_DOCUMENT SECTION_
☆ ☆ ☆ ☆ ☆

As examples, on June 6, 1868, Mordello purchased at sheriff’s sale on the courthouse steps at Brazoria for the highest bid of $71.00 all of 666 acres in Brazoria County lying between the Bernard River and Cedar Lake. In 1871 he purchased one-half interest in 1,476 acres on the Brazos River in Jones County for thirty-six cents per acre — total cost $265.68. In 1883 he purchased 320 acres in Hamilton County, west of Waco, for delinquent taxes in the total amount of $28.14, and also 480 acres in Jones County near Abilene for delinquent taxes in the amount of $7.20 plus $7.55 penalty for a total of $14.75. In 1884 he purchased 350 acres in Brazoria County on the east side of Oyster Creek in the Sandy Point District for $72.00, and in 1893 he bought 510 acres in Brazoria County in the H. T. & B. R. R. Survey for taxes and penalty of $33.78. This last purchase may have been land adjoining and becoming a part of his Bailey’s Prairie Plantation. During this period he purchased about two dozen different properties. It is not known what became of most of these.

During these years Mordello also had his contests in court, and he was not always victorious. A deed dated August 23, 1869, reads in part: “M. S. Munson has this day conveyed a certain stock of cattle in Matagorda and Brazoria Counties between the San Bernard River and Cedar Lake, numbering about 360 head, which cattle are branded L^; in full payment of the Judgment rendered in the District Court of Brazoria County on April 6, 1861, in favor of my deceased husband, F. M. Jackson against Thomas E. Hill and M. S. Munson for the sum of $1,011.41 with 12% interest.” A handwritten note on the back, no doubt written by Mordello, reads: “This was for slaves bought by Gerard just before the war. I tried to dissuade him but he bought them with my guarantee.”

Mordello apparently replaced these cattle with two purchases made the next year, 1870. For $2,000.00 he purchased “all that certain stock of cattle and horses (the latter estimated at about 150 head, more or less) formerly known as the `Winfrey Stock’ and branded W.I. now running in the counties of Fort Bend and Harris.” Also he purchased on December 29, 1870, for $1,400.00, “All that herd of cattle ranging between the Brazos River and Galveston Bay estimated to be about 500 head, more or less, branded with the anchor brand and the circle V, formerly known as the `Collins Stock’.”


The Summer Home at Bryan Beach

It is well known to all who have lived in Brazoria County that the summers inland are usually miserably hot and humid, while the beaches on the Gulf of Mexico are usually delightful. On August 21, 1870, Mordello purchased for the sum of $50.00 a plot of land on the gulf — 44 1/2 acres “on the Mound” near the town of Quintana between the mouth of the Brazos River, to the north, and the San Bernard, to the south. In 1884 he added another twenty acres and in 1885 another eighty. All of this property became the beloved summer home of the Munson family. As his years advanced, he decided to retire from his law practice and devote his entire time to his cattle and farming interests, and he wanted to spend more time with his family.

☆ ☆ ☆ ☆ ☆

_STUDY MATERIAL_

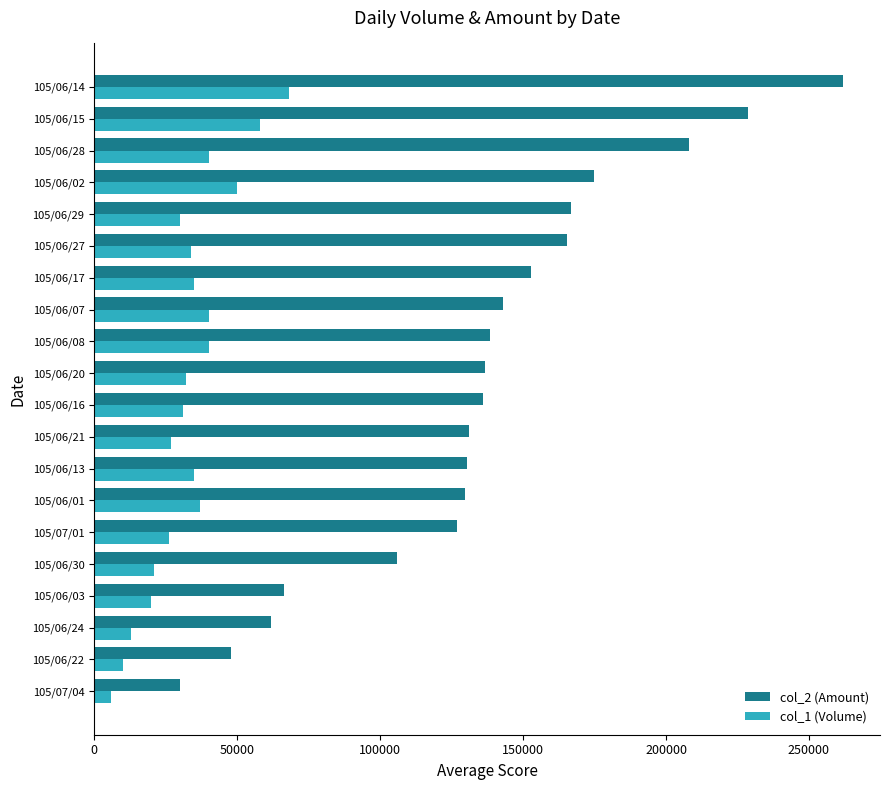

The value of col_2 (Amount) at 105/06/15 is 391726. True or false?

False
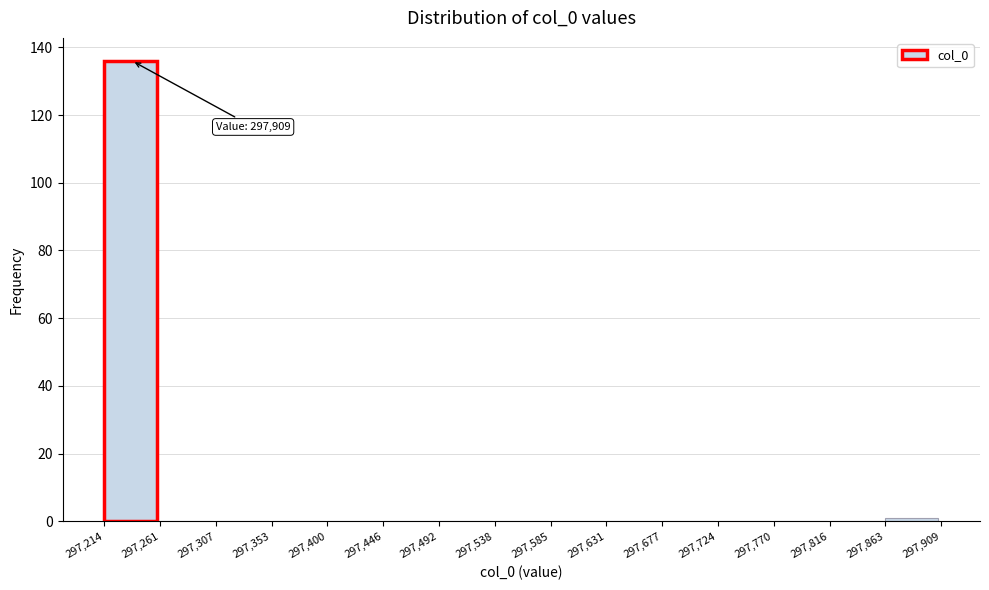

Which range on the x-axis has the tallest bar?

297,214 to 297,261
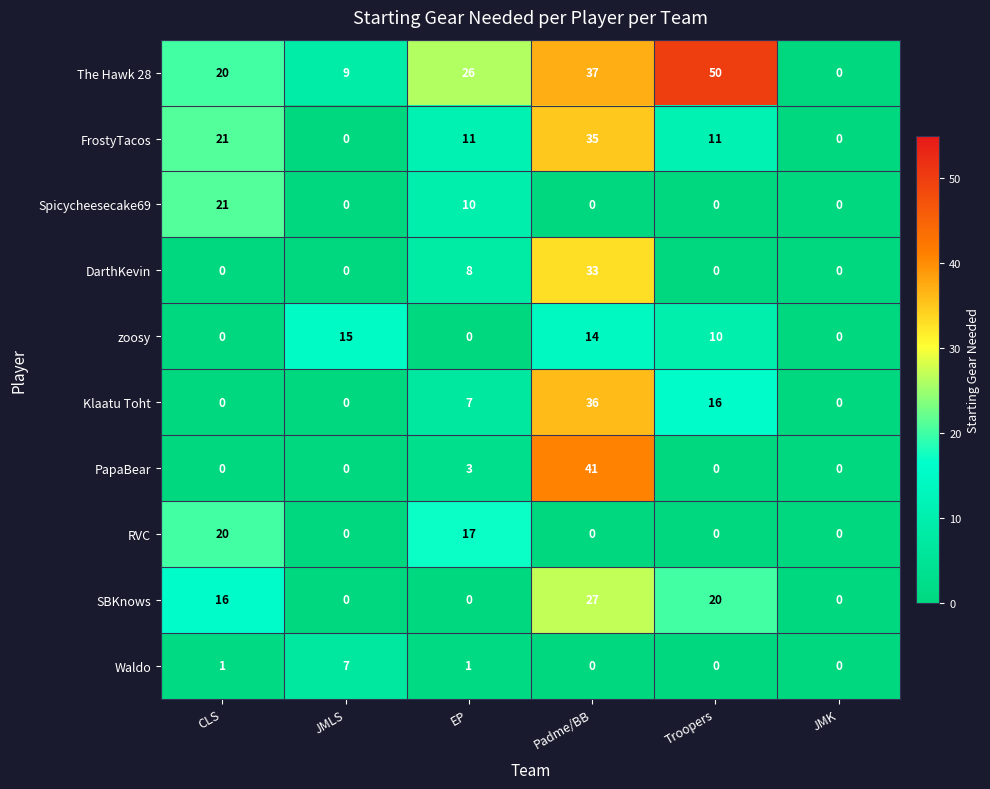

At which label is FrostyTacos closest to 17?

CLS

☆ ☆ ☆ ☆ ☆

_WHAT YOU WILL DO_
A: In the account of Mordello Munson's properties, what price did he pay in 1870 for the 44 1/2 acres on the gulf near Quintana?
B: Please continue the account of Mordello Munson's properties, starting after its final sentence.

_ANSWERS TO EACH TASK_
A: $50.00

B:
At some date he built a large summer home on the beach property, about two hundred yards from the water. The original family home had five bedrooms, a dining area, living room, and two kitchens, one in front and one in back. Rain water was collected in a cistern which was covered by an extension of the roof of the house. The house was long and only two rooms deep, facing the gulf in order to take advantage of the gulf breezes, and it had a porch across the entire length facing the gulf. This was a summer home with sufficient room for his large family and many visitors. This description is taken from a drawing and description made by Mary Kennedy Giesecke, a granddaughter of Mordello. As a child she spent many happy summers at the beach house.

After his marriage in 1878, son George C. Munson built a house for his growing family just across the lawn fence, which had an old-fashioned stile over it.

Each year in early summer, members of the family, with employed farm hands, would drive dairy and beef cattle and take chickens and supplies to the beach house, plant a garden, and open the house for the summer. Supplies were carried in four-mule-team wagons, crossing the Brazos River at the ferry at Perry’s Landing. The entire family went in buggies and on horseback in June, and returned in October, in time for the harvest season. With the large family and visits from friends and relatives from Gulf Prairie, Columbia, Quintana, and Velasco, there were always plenty of participants for croquet on the front lawn, for boating, crabbing, fishing and bathing parties, dancing in the evenings, and entertainment for everyone. One of the happy memories of those summers was the boat rides up the San Bernard River to hear the "sweet, mysterious music of the San Bernard.” Many stories have been written in Texas history about this “music,” but none more interesting than those told in later years to the Munson grandchildren; and many other interesting stories have been told from the wonderful times at the summer beach-house.

These houses were destroyed by the hurricane of 1900. Two small cottages connected by a log beam from the old home were built and the grandchildren had some happy days on the same land by the gulf. These, too, were destroyed by a hurricane in 1915. The land was then unoccupied and unattended for over thirty years.

In 1929 the Brazos River was diverted to the south to form the Freeport Ship Canal in Freeport, and the river then entered the gulf to the south of the Munson beach property. In the 1940s some of Mordello’s grandchildren, all engineers, went to survey the beach property. After much puzzled searching to find the corners, they discovered that their land that had originally fronted on the beach now lay far inland. The silt from the diverted Brazos River had filled in the beach and added maybe a half-mile of land. State law held that when such beach growth occurred the new land belonged to the former owners of the beach front, so that the original 144 acres had expanded into approximately 320 acres. In 1975 the state of Texas condemned and purchased all of this land and much more to form Bryan Beach State Park.

From these early experiences the Munson family has retained an everlasting love for the gulf beaches. Even to this day, every June, several groups from the far corners of the nation rent cottages at Surfside Beach and enjoy a week at the gulf, just as their great-great-grandparents did over a century ago.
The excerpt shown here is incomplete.